Department of Surgery, Faculty of medicine, University of Jordan, Amman, Jordan.
Paediatr Anaesth. 2015 Sep;25(9):883-90. doi: 10.1111/pan.12686. Epub 2015 Jun 1.
Data are still insufficient about the effects of different concentrations of caudal dexmedetomidine when used to prolong postoperative analgesia in children. The aim of this study was to assess the analgesic efficacy and side effects of two doses of caudal dexmedetomidine (1 and 2 μg·kg(-1)) co-administered with bupivacaine in terms of postoperative pain scores and requirement of postoperative analgesia over 24 h in children undergoing infra-umbilical surgery.
Ninety-one children, aged 1-6 years, undergoing infra-umbilical surgery were included and randomly allocated into three groups of caudal block. Group B received 0.25% bupivacaine 2 mg·kg(-1) (0.8 ml·kg(-1)). Groups BD1 and BD2 received dexmedetomidine 1 and 2 μg·kg(-1), respectively along with bupivacaine 2 mg·kg(-1) in a total volume of 0.8 ml·kg(-1). Anesthesia was induced and maintained with sevoflurane in 100% oxygen. Hemodynamic and other routine intraoperative monitoring was carried out in addition to endtidal sevoflurane concentration.
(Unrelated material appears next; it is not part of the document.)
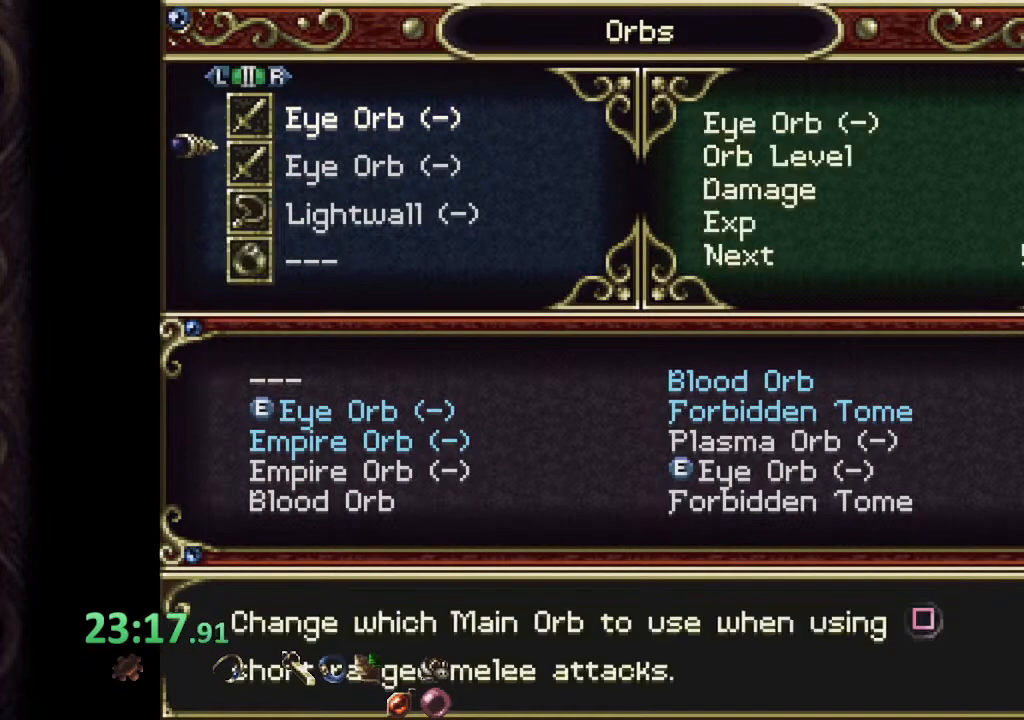
{"dt_ms": 500, "buttons": [], "left_stick": "center", "right_stick": "center", "events": [[167, "CROSS", "down"], [250, "CROSS", "up"]]}
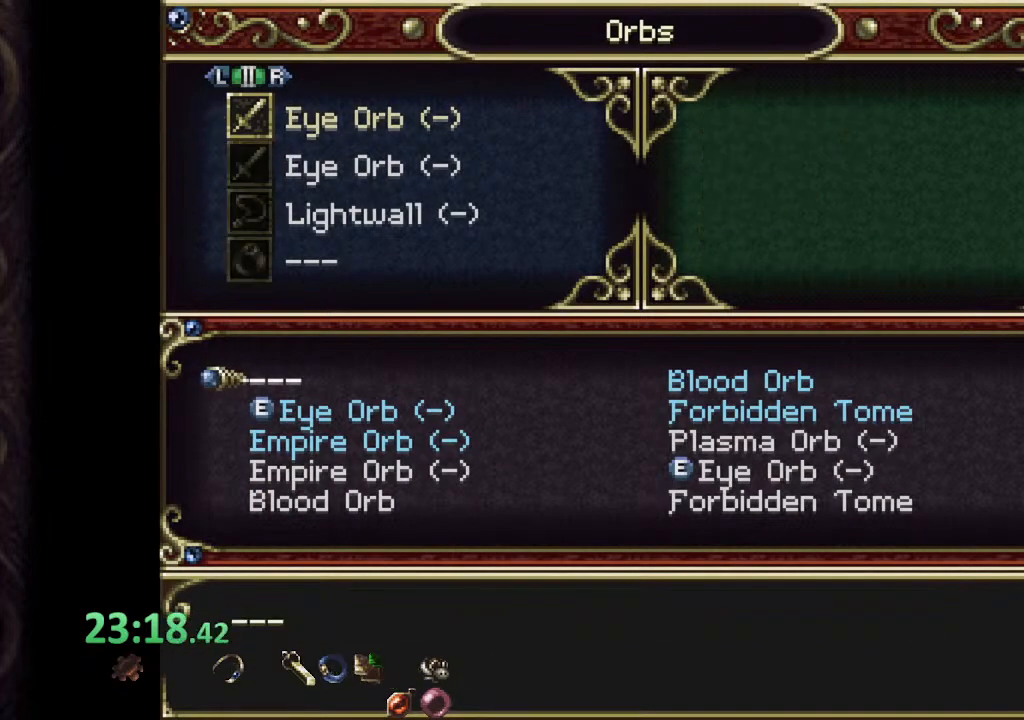
{"dt_ms": 500, "buttons": [], "left_stick": "center", "right_stick": "center", "events": []}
Time to spontaneous eye opening and postoperative pain and sedation scores were recorded in addition to time to first analgesia, paracetamol analgesic requirements, and any side effects during the first 24 postoperative hours.
Time to first analgesia requirement was significantly longer in BD1 and BD2 groups compared to B group with mean values (95% CI) of 809 min (652-965), 880 (733-1026), and 396 (343-448), respectively, P < 0.001. Postoperative paracetamol analgesic requirements over 24 h were higher in group B compared to BD1 and BD2 groups (Mean (95% CI): 3.2 (2.9-3.5) doses, 1.9 (1.5-2.3), and 1.6 (1.3-1.9), respectively), P < 0.001. The dexmedetomidine groups had significantly higher postoperative sedation scores compared to plain bupivacaine group that were dose dependent and for longer time in BD2 group. Two patients in BD2 group developed bradycardia and hypotension, and one developed urine retention compared to none in other groups.
A 1 μg·kg(-1) dose of caudal dexmedetomidine achieved comparable prolongation of postoperative analgesia to 2 μg·kg(-1) dose, with shorter duration of postoperative sedation and lower incidence of other side effects.
关于不同浓度的骶管右美托咪定用于延长儿童术后镇痛效果的数据仍然不足。本研究的目的是评估在脐下手术的儿童中,两剂量的骶管右美托咪定(1和2μg·kg⁻¹)与布比卡因联合使用在术后疼痛评分和24小时内术后镇痛需求方面的镇痛效果和副作用。
纳入91例年龄在1至6岁、接受脐下手术的儿童,并随机分为三组进行骶管阻滞。B组接受0.25%布比卡因2mg·kg⁻¹(0.8ml·kg⁻¹)。BD1组和BD2组分别接受右美托咪定1μg·kg⁻¹和2μg·kg⁻¹,同时联合2mg·kg⁻¹布比卡因,总体积为0.8ml·kg⁻¹。采用七氟醚和100%氧气诱导和维持麻醉。除了呼气末七氟醚浓度外,还进行血流动力学和其他常规术中监测。记录自主睁眼时间、术后疼痛和镇静评分,以及首次镇痛时间、对乙酰氨基酚镇痛需求和术后24小时内的任何副作用。
与B组相比,BD1组和BD2组首次镇痛需求时间显著延长,平均值(95%CI)分别为809分钟(652 - 965)、880(733 - 1026)和396(343 - 448),P < 0.001。与BD1组和BD2组相比,B组术后24小时内对乙酰氨基酚的镇痛需求更高(平均值(95%CI):分别为3.2(2.9 - 3.5)剂、1.9(1.5 - 2.3)和1.6(1.3 - 1.9)),P < 0.001。与单纯布比卡因组相比,右美托咪定组术后镇静评分显著更高,且呈剂量依赖性,BD2组持续时间更长。BD2组有2例患者出现心动过缓和低血压,1例出现尿潴留,而其他组无此情况。
1μg·kg⁻¹剂量的骶管右美托咪定在术后镇痛延长方面与2μg·kg⁻¹剂量相当,但术后镇静持续时间更短,其他副作用发生率更低。